(Extracted data Opens)

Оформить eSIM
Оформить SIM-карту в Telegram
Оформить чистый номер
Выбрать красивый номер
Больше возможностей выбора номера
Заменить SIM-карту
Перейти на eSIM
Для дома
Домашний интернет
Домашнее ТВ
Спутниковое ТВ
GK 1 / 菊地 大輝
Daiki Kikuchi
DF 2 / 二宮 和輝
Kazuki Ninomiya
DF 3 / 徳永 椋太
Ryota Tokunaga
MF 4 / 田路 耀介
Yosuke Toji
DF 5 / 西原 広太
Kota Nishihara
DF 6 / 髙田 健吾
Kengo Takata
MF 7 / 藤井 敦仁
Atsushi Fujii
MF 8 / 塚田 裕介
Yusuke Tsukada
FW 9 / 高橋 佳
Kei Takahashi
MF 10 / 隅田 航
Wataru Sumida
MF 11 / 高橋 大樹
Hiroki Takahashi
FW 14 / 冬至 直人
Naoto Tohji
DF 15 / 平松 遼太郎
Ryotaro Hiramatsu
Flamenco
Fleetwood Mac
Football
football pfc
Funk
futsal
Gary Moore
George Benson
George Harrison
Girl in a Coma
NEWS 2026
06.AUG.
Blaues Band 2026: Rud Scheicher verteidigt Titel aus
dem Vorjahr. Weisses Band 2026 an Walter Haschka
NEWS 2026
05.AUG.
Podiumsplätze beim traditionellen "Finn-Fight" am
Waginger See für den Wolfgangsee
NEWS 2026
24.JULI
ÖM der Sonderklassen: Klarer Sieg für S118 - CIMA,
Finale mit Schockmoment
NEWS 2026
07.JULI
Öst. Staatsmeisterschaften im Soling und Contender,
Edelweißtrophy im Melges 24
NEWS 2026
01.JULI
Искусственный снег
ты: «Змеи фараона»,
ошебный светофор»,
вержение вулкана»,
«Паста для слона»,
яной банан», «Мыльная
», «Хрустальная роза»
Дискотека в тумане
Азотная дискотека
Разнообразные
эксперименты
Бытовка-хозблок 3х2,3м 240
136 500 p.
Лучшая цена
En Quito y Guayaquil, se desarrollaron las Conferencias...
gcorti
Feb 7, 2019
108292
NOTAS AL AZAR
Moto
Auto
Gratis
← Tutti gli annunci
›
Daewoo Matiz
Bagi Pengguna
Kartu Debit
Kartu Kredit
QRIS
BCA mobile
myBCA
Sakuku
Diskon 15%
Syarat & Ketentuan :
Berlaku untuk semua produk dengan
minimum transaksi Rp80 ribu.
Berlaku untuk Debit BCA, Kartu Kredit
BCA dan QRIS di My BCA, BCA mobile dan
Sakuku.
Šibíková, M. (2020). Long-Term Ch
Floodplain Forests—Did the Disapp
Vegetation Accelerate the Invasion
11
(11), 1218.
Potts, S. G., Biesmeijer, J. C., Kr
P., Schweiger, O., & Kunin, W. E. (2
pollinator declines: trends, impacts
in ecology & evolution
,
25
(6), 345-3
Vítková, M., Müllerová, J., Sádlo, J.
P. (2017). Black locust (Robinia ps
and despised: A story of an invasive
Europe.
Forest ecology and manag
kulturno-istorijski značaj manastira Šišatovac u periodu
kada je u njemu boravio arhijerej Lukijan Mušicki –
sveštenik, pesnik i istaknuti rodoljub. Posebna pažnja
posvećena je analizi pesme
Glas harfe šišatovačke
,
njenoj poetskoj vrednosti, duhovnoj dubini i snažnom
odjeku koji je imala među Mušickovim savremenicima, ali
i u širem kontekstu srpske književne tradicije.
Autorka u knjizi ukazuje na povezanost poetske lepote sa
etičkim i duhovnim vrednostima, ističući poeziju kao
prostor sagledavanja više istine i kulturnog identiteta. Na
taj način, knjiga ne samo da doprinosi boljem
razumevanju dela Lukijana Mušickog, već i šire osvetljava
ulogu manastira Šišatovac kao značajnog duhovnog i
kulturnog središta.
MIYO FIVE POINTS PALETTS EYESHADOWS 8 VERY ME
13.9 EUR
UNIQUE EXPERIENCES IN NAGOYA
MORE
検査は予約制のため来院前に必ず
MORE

(Extracted data Closes)
(Extracted data Opens)

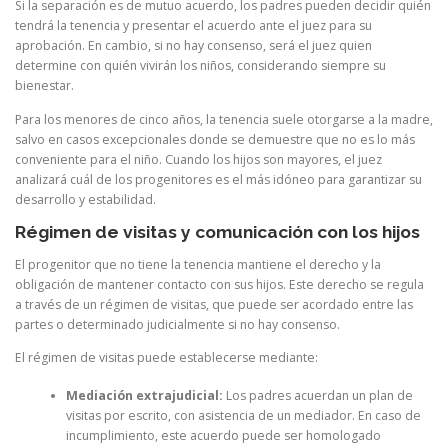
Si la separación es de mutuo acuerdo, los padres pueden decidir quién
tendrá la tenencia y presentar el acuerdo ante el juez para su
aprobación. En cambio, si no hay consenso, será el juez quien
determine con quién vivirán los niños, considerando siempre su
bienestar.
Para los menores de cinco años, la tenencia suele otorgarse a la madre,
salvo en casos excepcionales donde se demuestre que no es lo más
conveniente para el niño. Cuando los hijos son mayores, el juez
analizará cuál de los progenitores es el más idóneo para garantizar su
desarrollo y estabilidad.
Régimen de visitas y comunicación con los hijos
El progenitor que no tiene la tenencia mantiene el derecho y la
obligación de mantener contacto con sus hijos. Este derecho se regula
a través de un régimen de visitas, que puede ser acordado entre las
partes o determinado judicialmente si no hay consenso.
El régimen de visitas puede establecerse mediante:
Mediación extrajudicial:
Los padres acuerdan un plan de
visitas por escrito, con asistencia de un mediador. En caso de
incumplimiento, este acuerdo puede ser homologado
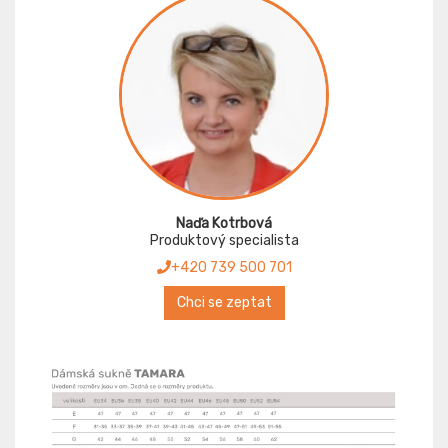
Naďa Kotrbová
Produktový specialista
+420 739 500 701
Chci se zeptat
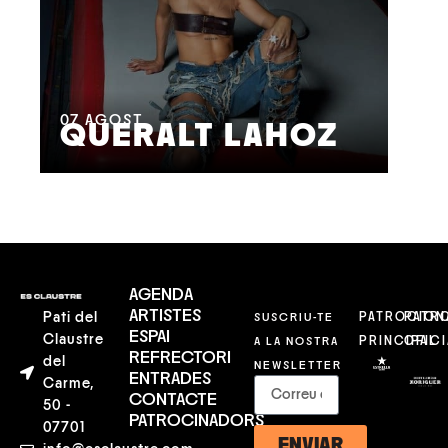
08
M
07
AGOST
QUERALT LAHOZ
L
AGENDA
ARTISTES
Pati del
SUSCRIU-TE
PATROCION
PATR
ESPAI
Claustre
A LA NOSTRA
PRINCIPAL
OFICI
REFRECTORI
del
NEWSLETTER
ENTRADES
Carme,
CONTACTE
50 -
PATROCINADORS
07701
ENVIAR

(Extracted data Closes)

* _What to work on_: Pull out all lines containing the word "untuk" from the entries above.

* _Reply to the exercise_:
Berlaku untuk semua produk dengan
Berlaku untuk Debit BCA, Kartu Kredit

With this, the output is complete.